To date, we have been waiting for the times to change before we change our attitudes and practices toward those who are minimally conscious. Ours is a moment of history that calls to collectively take control. We need to make the times our own and respond to what interdisciplinary study in the neurosciences and the medical humanities is teaching us about the experiences of those in a minimally conscious state. It is time that rights come to mind.
To do this we must build upon the disability rights movement with its deep debt to its predecessor movements and affirm consciousness as a right that must be recognized, respected, and enabled. It will foster productive science and rectify societal deficiencies that remain untenable, if not inhumane.
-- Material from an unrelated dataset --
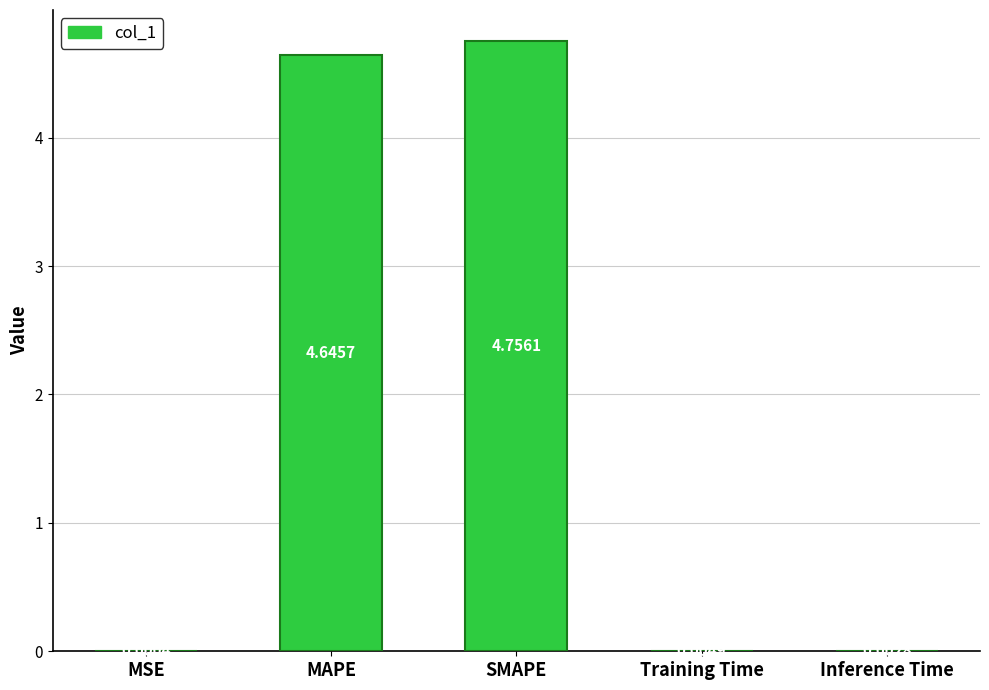

What is the sum of all values?

9.4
The goal is a nascent social movement that will place the needs of these patients and families on the legislative agenda, so that in a bipartisan fashion they can be fully protected under the law and receive the care and support that they need.
To begin we need our generation of Freedom Riders, those who won't wait for the times but make them their own. These advocates will join in the long march of a new civil and disability rights struggle. Like their predecessors they will be motivated by a sense of what is right and the need to rectify injustice. But their journey will be different.